In early March 2026, 438 security and privacy researchers from 32 countries released an open letter opposing mandated internet age verification systems. The researchers identified fundamental technical flaws: the systems are easily circumvented through VPNs and other workarounds, require invasive collection of biometric or behavioral data, and create centralized breach risks—citing Discord's exposure of 70,000 government ID photos as a cautionary example. The letter called for a moratorium on large-scale deployment pending study of the systems' benefits against their harms to security, equality, and user autonomy.

Court Splits Privacy Standing in Pixel-Tracking Data Case

A federal court has clarified when consumers can sue over pixel tracking and persistent identifiers, holding that disclosure of sensitive health data can constitute concrete injury on its own—without proof of financial loss or targeted advertising. In the case Tash, one plaintiff survived a standing challenge while another did not, turning on whether the exposed data was private in nature.

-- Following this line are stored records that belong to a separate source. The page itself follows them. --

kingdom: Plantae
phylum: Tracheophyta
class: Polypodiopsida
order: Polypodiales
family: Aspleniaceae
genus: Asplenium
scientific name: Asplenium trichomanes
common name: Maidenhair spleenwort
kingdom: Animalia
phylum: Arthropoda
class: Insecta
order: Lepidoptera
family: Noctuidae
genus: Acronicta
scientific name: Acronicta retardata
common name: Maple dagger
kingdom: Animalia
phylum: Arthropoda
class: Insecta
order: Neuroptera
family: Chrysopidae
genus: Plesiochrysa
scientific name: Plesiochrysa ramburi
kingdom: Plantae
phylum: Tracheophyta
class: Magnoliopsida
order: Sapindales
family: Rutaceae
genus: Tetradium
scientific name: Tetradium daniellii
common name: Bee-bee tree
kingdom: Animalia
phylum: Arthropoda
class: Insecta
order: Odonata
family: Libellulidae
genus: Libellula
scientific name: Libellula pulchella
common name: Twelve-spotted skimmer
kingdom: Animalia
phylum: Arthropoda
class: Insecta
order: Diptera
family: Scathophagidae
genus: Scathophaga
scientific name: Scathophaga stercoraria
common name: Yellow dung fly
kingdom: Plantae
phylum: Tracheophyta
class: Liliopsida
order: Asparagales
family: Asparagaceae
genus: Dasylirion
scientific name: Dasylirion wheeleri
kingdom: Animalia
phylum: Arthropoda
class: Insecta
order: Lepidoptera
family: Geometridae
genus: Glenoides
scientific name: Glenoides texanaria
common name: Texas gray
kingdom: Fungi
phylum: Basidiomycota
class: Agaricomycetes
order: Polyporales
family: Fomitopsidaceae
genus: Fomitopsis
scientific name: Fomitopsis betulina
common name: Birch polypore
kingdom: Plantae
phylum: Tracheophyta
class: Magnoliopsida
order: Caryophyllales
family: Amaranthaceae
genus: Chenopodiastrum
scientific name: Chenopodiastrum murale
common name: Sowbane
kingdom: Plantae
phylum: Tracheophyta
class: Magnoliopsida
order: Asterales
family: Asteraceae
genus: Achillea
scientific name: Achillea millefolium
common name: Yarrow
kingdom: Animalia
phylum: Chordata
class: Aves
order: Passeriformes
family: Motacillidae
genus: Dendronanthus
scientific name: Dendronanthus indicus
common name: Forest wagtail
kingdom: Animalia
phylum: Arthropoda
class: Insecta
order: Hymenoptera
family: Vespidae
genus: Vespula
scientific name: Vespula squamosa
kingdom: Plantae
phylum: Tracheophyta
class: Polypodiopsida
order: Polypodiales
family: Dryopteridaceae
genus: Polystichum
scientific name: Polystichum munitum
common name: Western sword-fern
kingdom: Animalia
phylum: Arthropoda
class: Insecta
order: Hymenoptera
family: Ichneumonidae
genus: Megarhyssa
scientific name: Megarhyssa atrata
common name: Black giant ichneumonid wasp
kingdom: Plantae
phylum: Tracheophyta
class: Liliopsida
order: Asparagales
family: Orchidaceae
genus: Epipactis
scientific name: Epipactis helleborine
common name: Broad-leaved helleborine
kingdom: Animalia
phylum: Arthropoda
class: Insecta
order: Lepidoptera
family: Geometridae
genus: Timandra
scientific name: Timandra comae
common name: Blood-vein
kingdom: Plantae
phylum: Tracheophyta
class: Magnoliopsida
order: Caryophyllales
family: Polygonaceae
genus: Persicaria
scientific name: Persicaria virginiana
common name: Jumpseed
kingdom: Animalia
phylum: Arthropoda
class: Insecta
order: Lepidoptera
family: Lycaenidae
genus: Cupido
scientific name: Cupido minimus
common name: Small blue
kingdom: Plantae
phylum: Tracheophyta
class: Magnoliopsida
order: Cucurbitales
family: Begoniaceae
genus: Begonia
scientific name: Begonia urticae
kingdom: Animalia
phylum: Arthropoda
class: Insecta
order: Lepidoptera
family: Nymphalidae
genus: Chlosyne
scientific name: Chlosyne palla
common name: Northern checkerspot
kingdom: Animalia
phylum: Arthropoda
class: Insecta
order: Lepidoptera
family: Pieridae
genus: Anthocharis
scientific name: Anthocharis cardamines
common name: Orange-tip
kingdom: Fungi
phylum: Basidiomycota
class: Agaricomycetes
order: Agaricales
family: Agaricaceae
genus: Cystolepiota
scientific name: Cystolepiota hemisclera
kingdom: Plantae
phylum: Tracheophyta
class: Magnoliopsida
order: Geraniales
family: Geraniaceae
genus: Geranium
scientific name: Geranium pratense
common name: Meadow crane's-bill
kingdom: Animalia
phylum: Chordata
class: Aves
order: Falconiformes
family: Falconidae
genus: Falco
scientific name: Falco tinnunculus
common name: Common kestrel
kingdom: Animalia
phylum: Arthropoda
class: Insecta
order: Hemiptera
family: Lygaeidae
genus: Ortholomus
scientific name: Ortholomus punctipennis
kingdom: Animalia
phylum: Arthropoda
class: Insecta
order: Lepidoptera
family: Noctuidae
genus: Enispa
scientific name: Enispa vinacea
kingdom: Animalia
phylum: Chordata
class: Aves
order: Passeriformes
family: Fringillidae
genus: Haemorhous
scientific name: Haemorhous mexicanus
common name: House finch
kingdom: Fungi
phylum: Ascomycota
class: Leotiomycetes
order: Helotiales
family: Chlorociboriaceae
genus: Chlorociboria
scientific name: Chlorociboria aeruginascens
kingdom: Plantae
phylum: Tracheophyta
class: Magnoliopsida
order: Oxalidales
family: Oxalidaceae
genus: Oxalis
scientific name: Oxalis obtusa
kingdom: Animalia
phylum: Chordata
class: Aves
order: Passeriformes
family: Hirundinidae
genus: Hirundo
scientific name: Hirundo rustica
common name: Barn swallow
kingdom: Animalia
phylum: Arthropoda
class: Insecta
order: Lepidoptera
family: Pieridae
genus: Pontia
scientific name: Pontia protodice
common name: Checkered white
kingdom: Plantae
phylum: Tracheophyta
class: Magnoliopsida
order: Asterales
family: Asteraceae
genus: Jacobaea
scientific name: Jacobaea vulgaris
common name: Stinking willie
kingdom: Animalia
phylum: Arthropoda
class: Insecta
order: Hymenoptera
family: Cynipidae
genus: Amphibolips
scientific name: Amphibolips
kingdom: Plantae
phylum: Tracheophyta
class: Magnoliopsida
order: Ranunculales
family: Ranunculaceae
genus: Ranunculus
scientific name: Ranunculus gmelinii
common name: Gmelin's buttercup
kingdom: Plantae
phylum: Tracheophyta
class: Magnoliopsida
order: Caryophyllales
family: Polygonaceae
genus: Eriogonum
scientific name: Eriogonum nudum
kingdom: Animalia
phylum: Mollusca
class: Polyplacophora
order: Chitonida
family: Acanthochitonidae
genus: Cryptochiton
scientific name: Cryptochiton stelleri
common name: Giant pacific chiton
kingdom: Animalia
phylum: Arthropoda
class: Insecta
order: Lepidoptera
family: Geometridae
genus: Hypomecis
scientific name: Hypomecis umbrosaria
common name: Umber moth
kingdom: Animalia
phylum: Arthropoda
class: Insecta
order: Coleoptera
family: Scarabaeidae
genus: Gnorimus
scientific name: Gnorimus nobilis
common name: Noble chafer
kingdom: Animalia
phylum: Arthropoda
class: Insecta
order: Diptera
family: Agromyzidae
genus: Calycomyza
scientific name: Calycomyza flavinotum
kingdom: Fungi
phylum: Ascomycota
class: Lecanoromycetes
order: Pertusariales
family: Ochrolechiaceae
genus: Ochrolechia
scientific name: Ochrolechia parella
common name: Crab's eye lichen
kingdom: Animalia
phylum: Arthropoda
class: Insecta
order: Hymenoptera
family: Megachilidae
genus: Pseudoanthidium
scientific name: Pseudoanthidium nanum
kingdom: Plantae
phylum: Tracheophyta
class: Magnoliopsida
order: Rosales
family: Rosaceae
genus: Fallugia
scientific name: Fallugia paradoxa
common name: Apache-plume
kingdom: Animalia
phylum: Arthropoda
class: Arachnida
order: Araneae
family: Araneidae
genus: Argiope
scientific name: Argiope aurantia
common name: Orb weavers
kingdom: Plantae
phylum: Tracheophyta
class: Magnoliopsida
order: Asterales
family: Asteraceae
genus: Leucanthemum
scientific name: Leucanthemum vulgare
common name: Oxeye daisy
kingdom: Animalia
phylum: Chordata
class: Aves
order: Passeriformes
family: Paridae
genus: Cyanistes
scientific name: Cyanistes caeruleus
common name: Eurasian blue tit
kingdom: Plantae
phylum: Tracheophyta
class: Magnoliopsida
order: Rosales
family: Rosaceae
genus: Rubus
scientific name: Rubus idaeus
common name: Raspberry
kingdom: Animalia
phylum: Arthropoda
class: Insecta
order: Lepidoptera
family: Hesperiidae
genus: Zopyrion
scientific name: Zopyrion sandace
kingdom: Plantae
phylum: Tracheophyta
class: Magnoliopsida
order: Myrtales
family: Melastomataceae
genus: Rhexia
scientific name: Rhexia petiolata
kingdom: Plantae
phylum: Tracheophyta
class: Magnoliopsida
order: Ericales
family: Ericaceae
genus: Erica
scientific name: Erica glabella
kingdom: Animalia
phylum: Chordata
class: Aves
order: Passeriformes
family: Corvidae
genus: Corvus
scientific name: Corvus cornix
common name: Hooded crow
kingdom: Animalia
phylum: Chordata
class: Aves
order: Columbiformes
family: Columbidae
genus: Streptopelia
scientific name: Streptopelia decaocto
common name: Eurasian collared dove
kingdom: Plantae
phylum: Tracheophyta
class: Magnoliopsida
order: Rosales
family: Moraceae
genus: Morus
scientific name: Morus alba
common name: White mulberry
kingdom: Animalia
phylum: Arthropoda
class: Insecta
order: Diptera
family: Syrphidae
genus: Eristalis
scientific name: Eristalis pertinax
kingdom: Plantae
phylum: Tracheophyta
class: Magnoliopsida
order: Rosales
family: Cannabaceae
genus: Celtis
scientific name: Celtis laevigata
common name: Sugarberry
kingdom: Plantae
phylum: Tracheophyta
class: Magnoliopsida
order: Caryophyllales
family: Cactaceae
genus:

Aerie Launches 'No AI-Generated Bodies' Campaign Amid Consumer Skepticism

Brands like Aerie (American Eagle Outfitters) are adopting "No AI" disclaimers in marketing to differentiate from AI-generated "slop" and appeal to skeptical consumers[1][3][5][7]. The core event is Aerie's ad campaign last month (March 2026) promising "We commit: No AI-generated bodies or people," explicitly labeling content as human-made to build trust[1][3][7].

Privacy Litigation Report: Takeaways From March 2026 Decisions

In March 2026, multiple U.S. federal and state courts issued decisions in privacy litigation cases involving data tracking, wiretapping claims under the Electronic Communications Privacy Act (ECPA), consent via website design and policies, and negligence allegations, producing five key takeaways summarized in a Troutman Pepper Locke report.[1][5]